Promotional single by "Weird Al" Yankovic

from the album Alapalooza
- Released: December 7, 1993
- Recorded: July 16, 1993
- Genre: Country; comedy; parody;
- Length: 3:23
- Label: Scotti Brothers
- Songwriters: Don Von Tress; "Weird Al" Yankovic;
- Producer: "Weird Al" Yankovic

"Weird Al" Yankovic singles chronology
| "Bedrock Anthem" (1993) | "Achy Breaky Song" (1993) | "Headline News" (1994) |

= Achy Breaky Song =

1993 single by "Weird Al" Yankovic

"Achy Breaky Song" is a country song by American song parodist "Weird Al" Yankovic, released on his album Alapalooza, parodying the song "Achy Breaky Heart" by Billy Ray Cyrus. The song details a disgruntled listener's disdain for the song ("Don't play that song, that achy breaky song..."), as well as several alternatives he would rather endure, rather than having to listen to it anymore. These even include physical torture such as being "tie[d]... to a chair and kick[ed]... down the stairs".

"Achy Breaky Song" was Yankovic's first single to get considerable airplay on country radio stations.

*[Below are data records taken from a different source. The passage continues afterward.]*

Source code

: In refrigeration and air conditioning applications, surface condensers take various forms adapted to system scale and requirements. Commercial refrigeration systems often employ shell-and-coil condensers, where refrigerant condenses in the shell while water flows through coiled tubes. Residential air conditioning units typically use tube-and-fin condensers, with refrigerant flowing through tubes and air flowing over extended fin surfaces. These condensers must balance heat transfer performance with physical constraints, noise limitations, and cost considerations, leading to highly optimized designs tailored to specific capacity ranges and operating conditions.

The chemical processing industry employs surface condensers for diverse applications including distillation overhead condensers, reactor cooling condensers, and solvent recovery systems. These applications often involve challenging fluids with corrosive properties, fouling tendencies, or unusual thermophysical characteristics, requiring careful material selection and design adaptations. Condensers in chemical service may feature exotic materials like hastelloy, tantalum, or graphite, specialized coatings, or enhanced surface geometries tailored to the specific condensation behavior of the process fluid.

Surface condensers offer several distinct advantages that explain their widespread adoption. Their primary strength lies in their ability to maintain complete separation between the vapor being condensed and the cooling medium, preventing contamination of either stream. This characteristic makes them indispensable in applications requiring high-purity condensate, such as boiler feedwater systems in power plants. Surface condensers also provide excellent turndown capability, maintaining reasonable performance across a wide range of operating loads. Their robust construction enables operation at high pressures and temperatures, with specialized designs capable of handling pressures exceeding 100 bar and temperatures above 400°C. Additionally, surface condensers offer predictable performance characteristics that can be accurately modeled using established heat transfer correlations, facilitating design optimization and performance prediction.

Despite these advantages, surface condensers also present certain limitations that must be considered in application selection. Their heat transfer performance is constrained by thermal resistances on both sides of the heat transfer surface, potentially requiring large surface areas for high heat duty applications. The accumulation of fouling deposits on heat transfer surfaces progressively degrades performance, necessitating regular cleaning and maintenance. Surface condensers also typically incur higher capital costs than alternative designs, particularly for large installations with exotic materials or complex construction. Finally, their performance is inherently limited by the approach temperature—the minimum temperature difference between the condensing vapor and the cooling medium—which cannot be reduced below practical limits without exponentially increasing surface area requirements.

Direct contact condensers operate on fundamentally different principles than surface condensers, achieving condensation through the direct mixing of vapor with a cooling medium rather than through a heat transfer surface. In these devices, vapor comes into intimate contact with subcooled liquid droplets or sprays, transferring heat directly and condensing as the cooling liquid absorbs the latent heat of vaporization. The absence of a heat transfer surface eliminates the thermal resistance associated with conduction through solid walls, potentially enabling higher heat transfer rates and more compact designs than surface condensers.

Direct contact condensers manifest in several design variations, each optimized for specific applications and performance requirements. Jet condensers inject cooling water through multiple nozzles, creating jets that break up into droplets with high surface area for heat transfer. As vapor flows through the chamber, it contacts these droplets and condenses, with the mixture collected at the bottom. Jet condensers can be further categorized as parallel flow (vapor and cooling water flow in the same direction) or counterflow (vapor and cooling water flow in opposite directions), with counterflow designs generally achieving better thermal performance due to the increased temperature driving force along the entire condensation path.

The liner notes for the album Alapalooza state that "All songwriting proceeds from Achy Breaky Song will be donated to the United Cerebral Palsy Association." Yankovic stated that this was done because since the song itself was so "mean-spirited" he thought that he might as well donate the money earned to a charitable cause.

The song references Donny & Marie, Barry Manilow, New Kids on the Block, the Village People, Vanilla Ice, the Bee Gees, Debby Boone, ABBA, Slim Whitman, Gheorghe Zamfir, Yoko Ono and Tiffany as artists the narrator would rather listen to than "Achy Breaky Heart." Yankovic had previously recorded parodies of songs by New Kids on the Block and Tiffany.

Eighteen years later, Yankovic parodied Cyrus' daughter Miley on the 2011 album Alpocalypse, with the song "Party in the CIA". Yankovic's version includes references to torture in the lyrics, and is a parody of the latter Cyrus' song "Party in the U.S.A.".